Because she hadn't responded, Waxman on Friday sent her an invitation to come up to the Hill for a hearing on April 18.
But yesterday, in a lengthy missive on her behalf by Jeffrey T. Bergner, assistant secretary for legislative affairs, the State Department said she has been quite responsive.
"Our records reflect that you have sent 49 individual letters . . . since 2003, 21 of which" went to Rice, Bergner said, and with the exception of one letter they haven't been able to find and a few recent ones they're working on, she's responded to everything.
"I'm sure that this thorough and comprehensive" response, department spokesman Sean McCormack said yesterday, will be sufficient to "obviate the need" for a formal hearing.
Stay tuned.
Can't Spell Limbo Without OMB
Susan E. Dudley will get one more hearing.
The Senate Homeland Security and Governmental Affairs Committee will, once again, take up her troubled nomination to oversee federal regulatory policy at the Office of Management and Budget.
Chairman Joseph I. Lieberman (I-Conn.) "is moving forward in the traditional manner with her nomination," committee spokeswoman Leslie Phillips told our colleague Stephen Barr.
President Bush named Dudley to the OMB post last August, and her confirmation hearing was held in November.
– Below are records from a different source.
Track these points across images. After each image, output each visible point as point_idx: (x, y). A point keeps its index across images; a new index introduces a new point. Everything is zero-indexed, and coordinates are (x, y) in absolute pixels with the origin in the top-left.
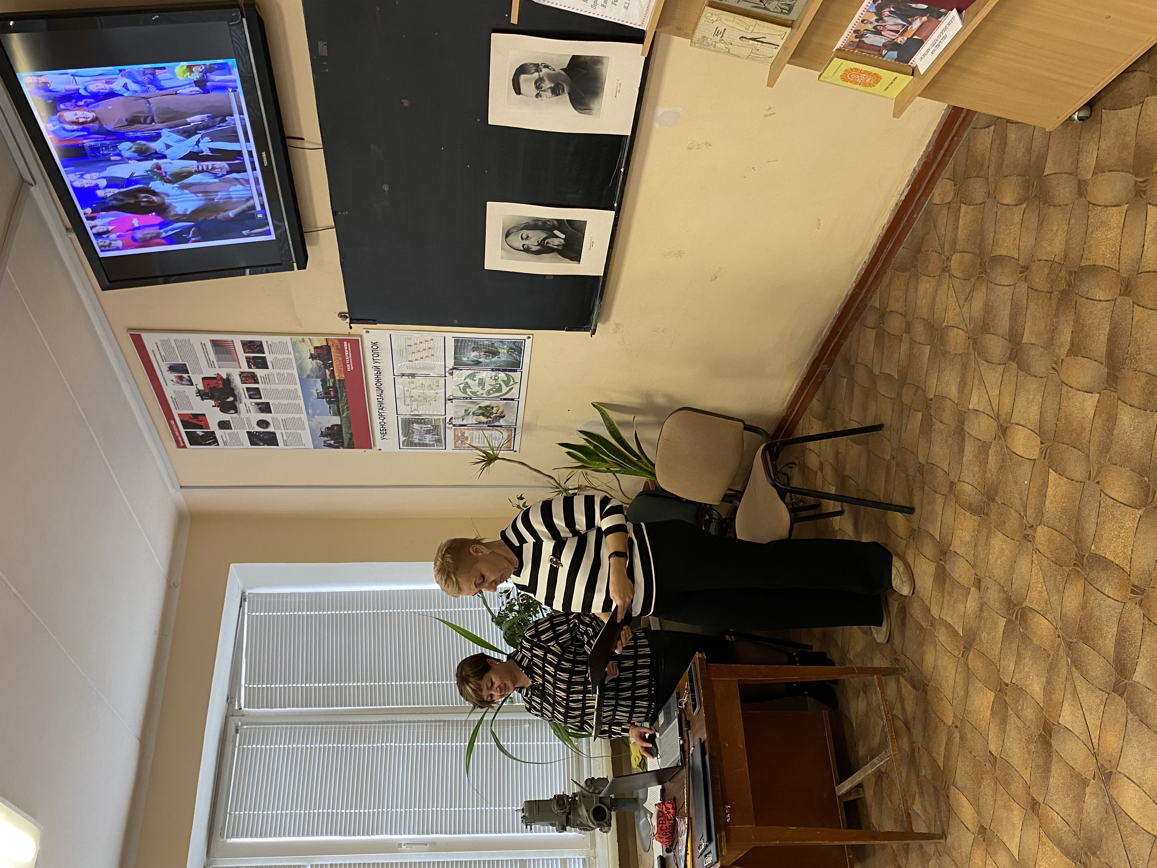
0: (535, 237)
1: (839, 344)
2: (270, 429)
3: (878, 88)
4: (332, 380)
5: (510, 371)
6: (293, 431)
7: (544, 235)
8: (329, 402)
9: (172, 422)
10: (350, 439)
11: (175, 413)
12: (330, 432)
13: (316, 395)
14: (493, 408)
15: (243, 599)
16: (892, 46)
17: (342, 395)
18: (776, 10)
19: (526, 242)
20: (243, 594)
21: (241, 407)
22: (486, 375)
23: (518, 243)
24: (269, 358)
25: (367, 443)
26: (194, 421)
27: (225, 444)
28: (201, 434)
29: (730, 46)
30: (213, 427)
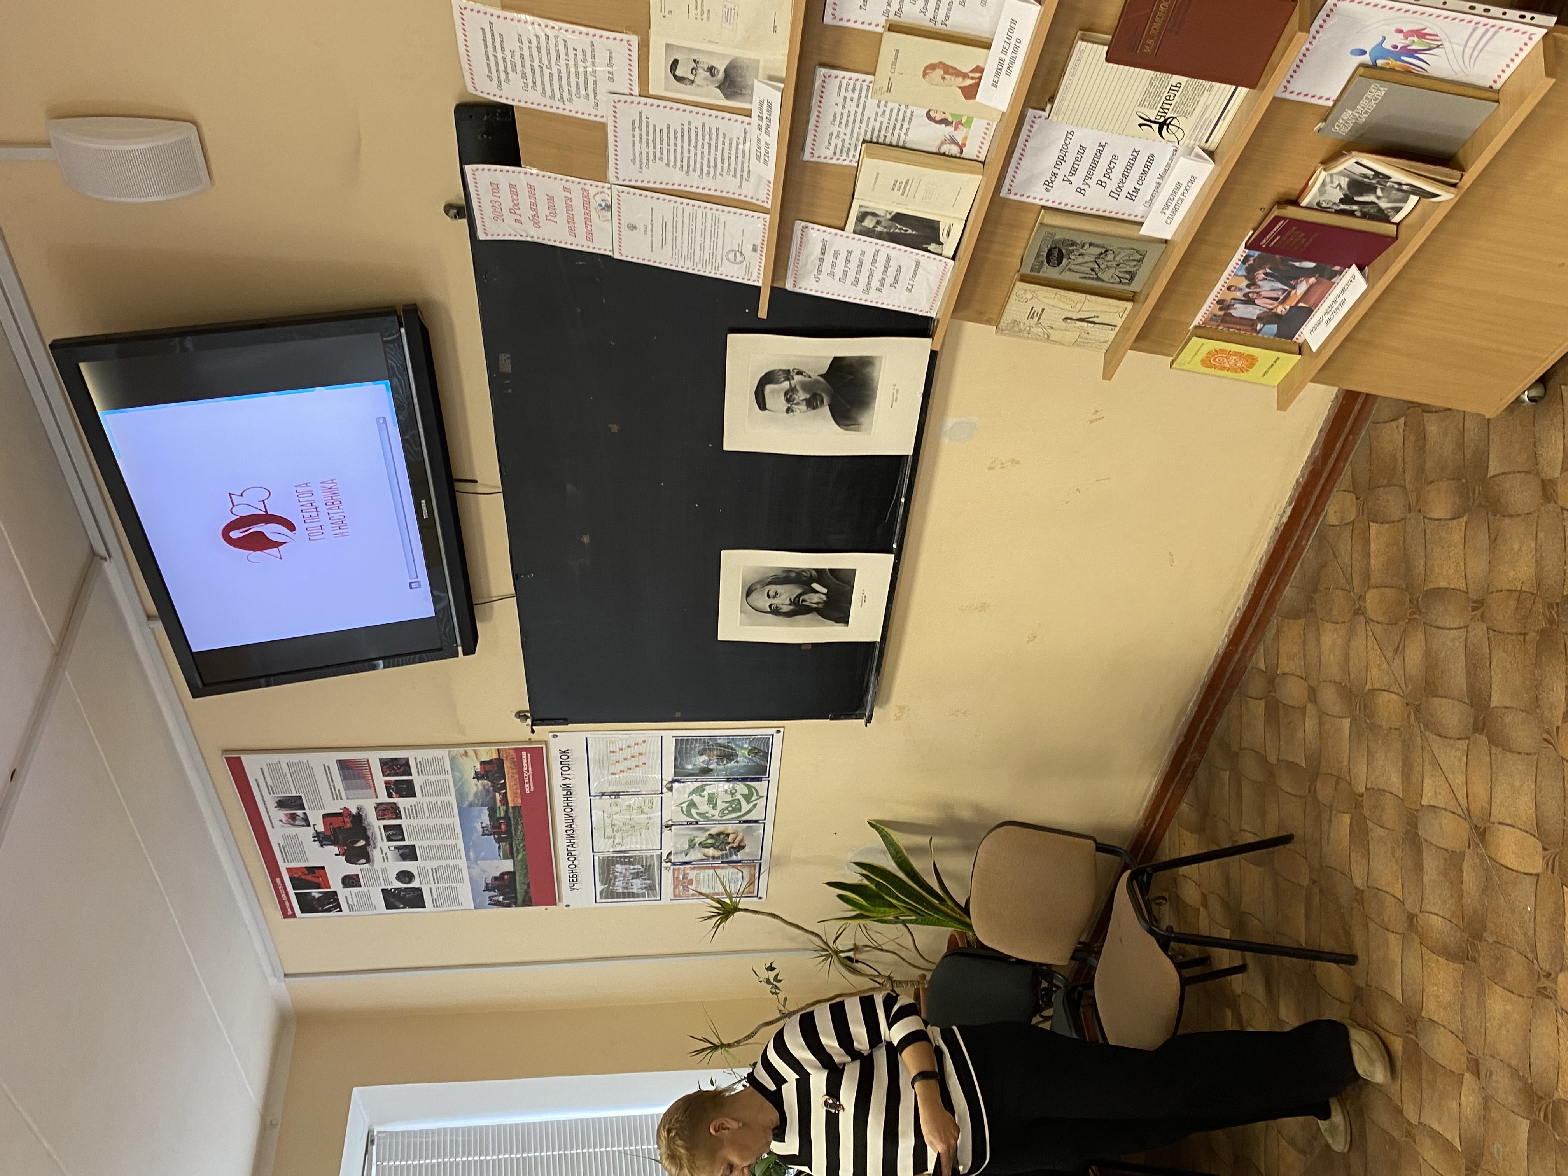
0: (786, 594)
1: (1212, 723)
2: (415, 884)
3: (1254, 374)
4: (503, 808)
5: (753, 780)
6: (447, 885)
7: (799, 591)
8: (499, 841)
9: (278, 880)
10: (527, 892)
11: (283, 867)
12: (498, 883)
13: (480, 830)
14: (728, 835)
15: (370, 1141)
16: (1269, 317)
17: (516, 830)
18: (1111, 281)
19: (775, 601)
20: (370, 1133)
21: (376, 854)
22: (720, 788)
23: (764, 603)
24: (417, 780)
25: (549, 897)
26: (309, 877)
27: (351, 908)
28: (317, 896)
29: (1050, 331)
30: (336, 885)
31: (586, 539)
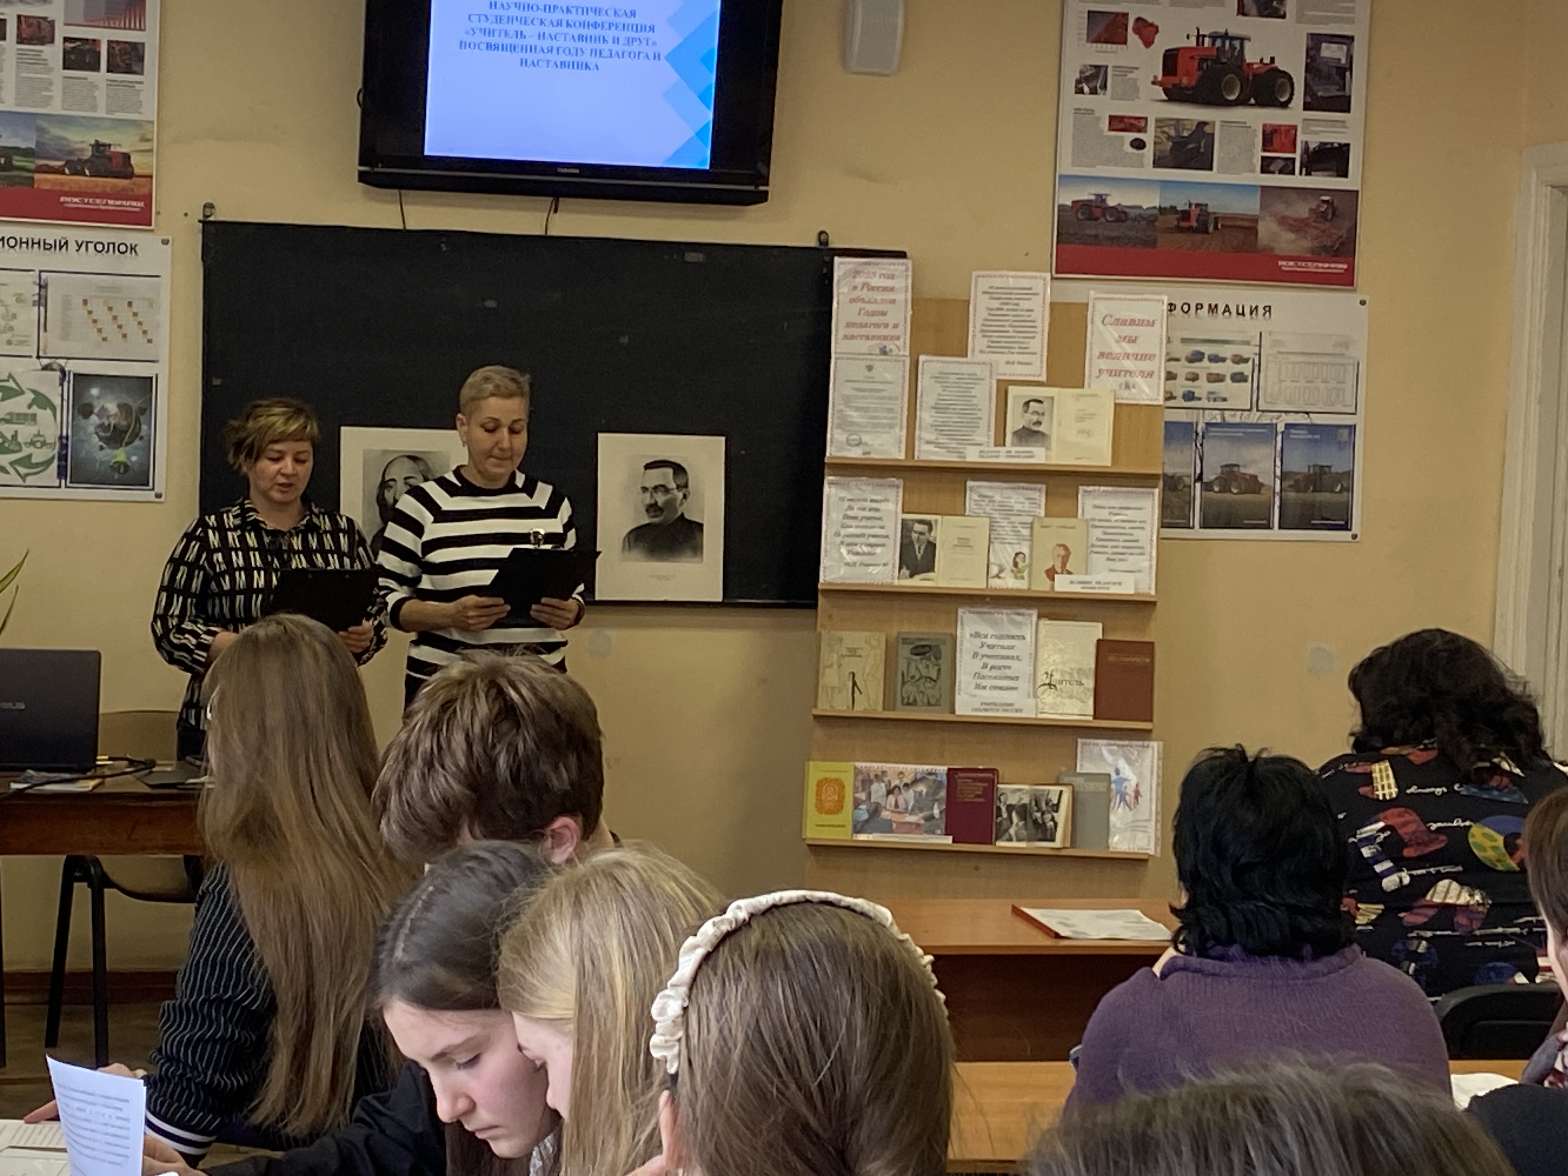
5: (62, 468)
16: (876, 810)
19: (400, 484)
22: (47, 427)
24: (98, 77)
31: (491, 304)
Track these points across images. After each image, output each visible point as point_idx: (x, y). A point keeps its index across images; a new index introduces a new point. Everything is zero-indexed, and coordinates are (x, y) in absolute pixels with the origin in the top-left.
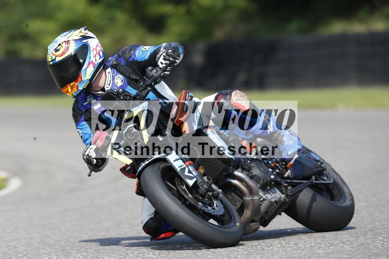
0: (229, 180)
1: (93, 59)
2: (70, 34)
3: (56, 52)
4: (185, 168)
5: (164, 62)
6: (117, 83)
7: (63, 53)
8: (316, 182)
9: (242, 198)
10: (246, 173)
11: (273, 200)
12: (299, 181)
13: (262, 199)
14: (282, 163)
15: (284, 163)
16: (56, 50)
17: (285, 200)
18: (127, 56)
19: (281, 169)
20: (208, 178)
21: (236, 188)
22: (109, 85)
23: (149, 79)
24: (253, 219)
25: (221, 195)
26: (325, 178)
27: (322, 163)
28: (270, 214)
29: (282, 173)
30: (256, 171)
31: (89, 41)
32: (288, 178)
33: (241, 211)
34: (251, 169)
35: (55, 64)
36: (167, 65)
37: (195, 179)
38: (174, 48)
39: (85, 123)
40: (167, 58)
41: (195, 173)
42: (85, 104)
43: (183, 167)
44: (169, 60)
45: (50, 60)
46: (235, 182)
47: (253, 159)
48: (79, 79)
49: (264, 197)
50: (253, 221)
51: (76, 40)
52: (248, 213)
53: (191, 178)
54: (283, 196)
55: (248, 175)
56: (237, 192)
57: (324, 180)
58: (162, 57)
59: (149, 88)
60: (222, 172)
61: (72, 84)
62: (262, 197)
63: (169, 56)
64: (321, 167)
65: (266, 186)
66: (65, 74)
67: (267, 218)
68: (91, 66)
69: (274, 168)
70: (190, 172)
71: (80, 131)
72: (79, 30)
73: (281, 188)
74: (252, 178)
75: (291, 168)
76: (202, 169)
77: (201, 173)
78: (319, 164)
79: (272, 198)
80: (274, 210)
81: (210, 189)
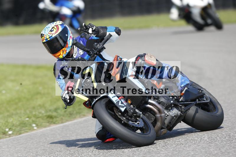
3: (51, 32)
4: (119, 101)
8: (200, 102)
9: (154, 115)
10: (156, 100)
11: (173, 115)
12: (189, 103)
13: (166, 115)
17: (181, 114)
20: (133, 106)
21: (151, 110)
22: (76, 54)
23: (96, 50)
24: (162, 127)
25: (141, 116)
26: (205, 99)
27: (202, 91)
28: (172, 123)
29: (178, 99)
30: (162, 99)
32: (182, 101)
33: (154, 123)
34: (159, 98)
35: (52, 39)
37: (125, 107)
41: (125, 104)
46: (148, 106)
48: (67, 46)
49: (168, 114)
50: (162, 128)
52: (159, 124)
53: (123, 107)
54: (179, 113)
55: (157, 102)
56: (152, 112)
57: (204, 100)
59: (96, 56)
60: (142, 101)
61: (63, 49)
64: (202, 93)
65: (168, 107)
67: (171, 126)
70: (122, 103)
73: (178, 107)
74: (159, 103)
75: (184, 96)
76: (130, 101)
77: (129, 103)
78: (200, 91)
79: (172, 114)
80: (175, 121)
81: (135, 112)
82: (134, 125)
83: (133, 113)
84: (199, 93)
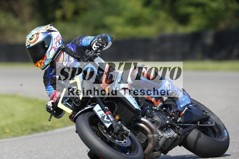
0: (138, 124)
1: (54, 45)
2: (40, 29)
3: (30, 40)
4: (105, 116)
5: (96, 47)
6: (71, 60)
7: (35, 41)
8: (201, 125)
9: (146, 135)
10: (150, 119)
11: (168, 137)
12: (188, 125)
13: (160, 136)
14: (177, 112)
15: (178, 113)
16: (31, 39)
17: (177, 137)
18: (77, 43)
19: (176, 117)
20: (121, 123)
21: (142, 129)
22: (66, 61)
24: (154, 149)
25: (129, 134)
27: (206, 113)
28: (167, 146)
29: (176, 119)
30: (157, 118)
31: (52, 33)
32: (180, 122)
34: (153, 117)
35: (30, 48)
36: (98, 49)
37: (111, 123)
38: (104, 37)
39: (51, 86)
40: (98, 44)
41: (112, 119)
42: (51, 74)
43: (103, 115)
44: (99, 45)
45: (27, 45)
46: (142, 125)
47: (157, 110)
48: (45, 58)
49: (162, 135)
50: (155, 151)
51: (43, 33)
52: (150, 146)
53: (108, 123)
54: (175, 135)
55: (151, 121)
56: (144, 131)
57: (208, 124)
58: (95, 44)
60: (133, 118)
61: (40, 61)
62: (160, 135)
63: (100, 43)
64: (206, 115)
65: (164, 128)
66: (37, 55)
67: (166, 149)
68: (53, 50)
69: (171, 116)
70: (108, 118)
71: (48, 92)
72: (47, 26)
73: (175, 129)
74: (153, 122)
75: (183, 117)
76: (118, 116)
77: (116, 119)
78: (205, 113)
79: (167, 135)
80: (170, 143)
81: (121, 130)
82: (120, 144)
83: (119, 131)
84: (203, 115)
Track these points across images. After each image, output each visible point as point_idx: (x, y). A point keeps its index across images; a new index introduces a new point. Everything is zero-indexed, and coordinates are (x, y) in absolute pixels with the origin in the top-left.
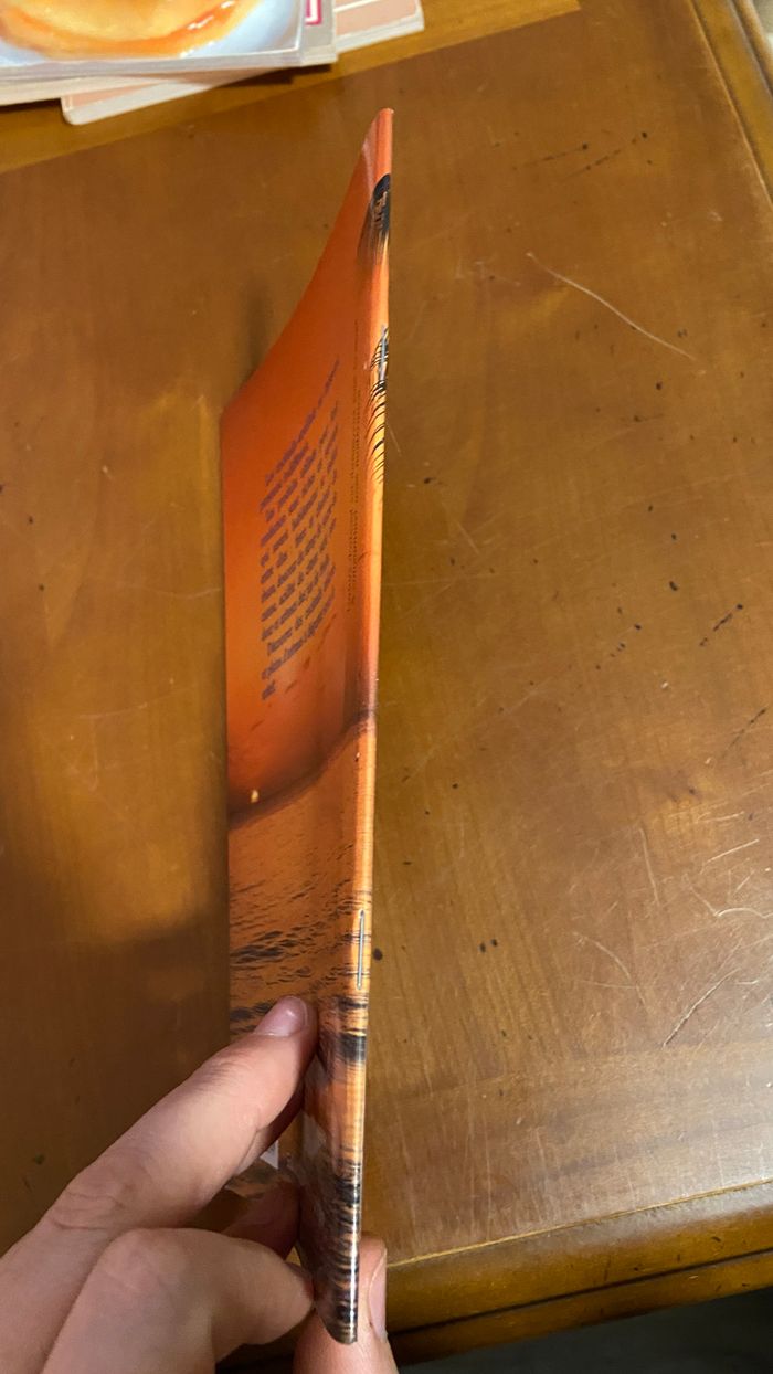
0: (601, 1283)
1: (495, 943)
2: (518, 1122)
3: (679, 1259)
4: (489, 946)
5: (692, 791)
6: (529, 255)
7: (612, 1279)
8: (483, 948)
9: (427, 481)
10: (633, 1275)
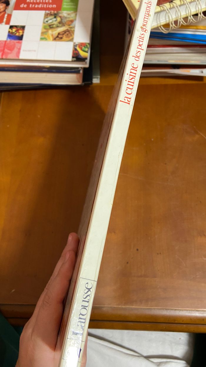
0: (167, 322)
1: (160, 253)
2: (158, 287)
3: (183, 321)
4: (159, 254)
5: (204, 235)
6: (195, 127)
7: (169, 322)
8: (158, 254)
9: (165, 164)
10: (173, 322)
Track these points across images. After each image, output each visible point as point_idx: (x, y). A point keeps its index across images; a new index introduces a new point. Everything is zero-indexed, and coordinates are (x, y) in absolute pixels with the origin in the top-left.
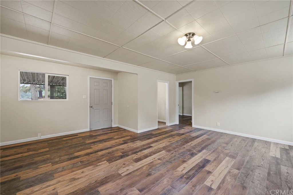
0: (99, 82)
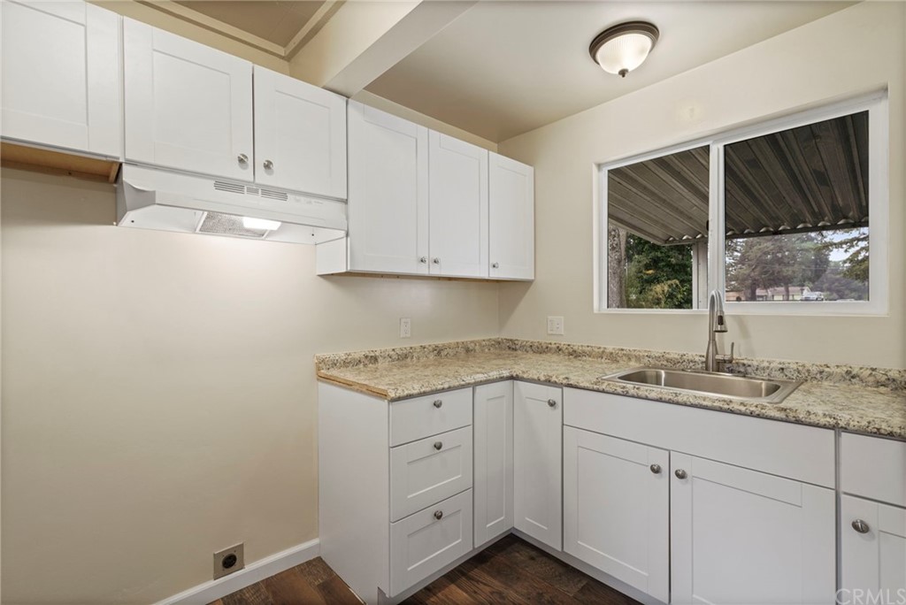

The Senate adjourned without voting on her nomination, which the White House later resubmitted.
While in confirmation limbo, she has been serving as counselor to Clay Johnson III, a presidential buddy and the deputy director for management at the OMB.
Before her first nomination, Dudley wrote about regulation for the Mercatus Center at George Mason University, and her critics assailed her comments involving air bags, arsenic limits in drinking water and workplace injuries.
Tripp Goes Back to Court
Linda Tripp, erstwhile pal of Monica Lewinsky, is scheduled to appear today in Fauquier General District Court in Warrenton in a dispute with the Pentagon Federal Credit Union over unpaid credit card bills. Tripp now owes $2,822.68, with attorneys' fees and such included, on a consumer loan, according to papers filed with the court.
It's unclear whether Tripp will make it, though. The county sheriff's office, which tried to serve her notice of the court date, says she moved from Marshall and left no forwarding address, though they note that she may be working at a store in Middleburg.
Heading Out . . .
Richard Lawless, the deputy undersecretary of defense for Asia and Pacific affairs and an expert on Korean matters and China policy, is reported to be leaving his job in the next few weeks, apparently for personal reasons. The authoritative Nelson Report has it that Lawless's deputy, Jim Shinn, formerly the CIA's national intelligence officer for Asia, is expected to be nominated assistant secretary of defense for Asia.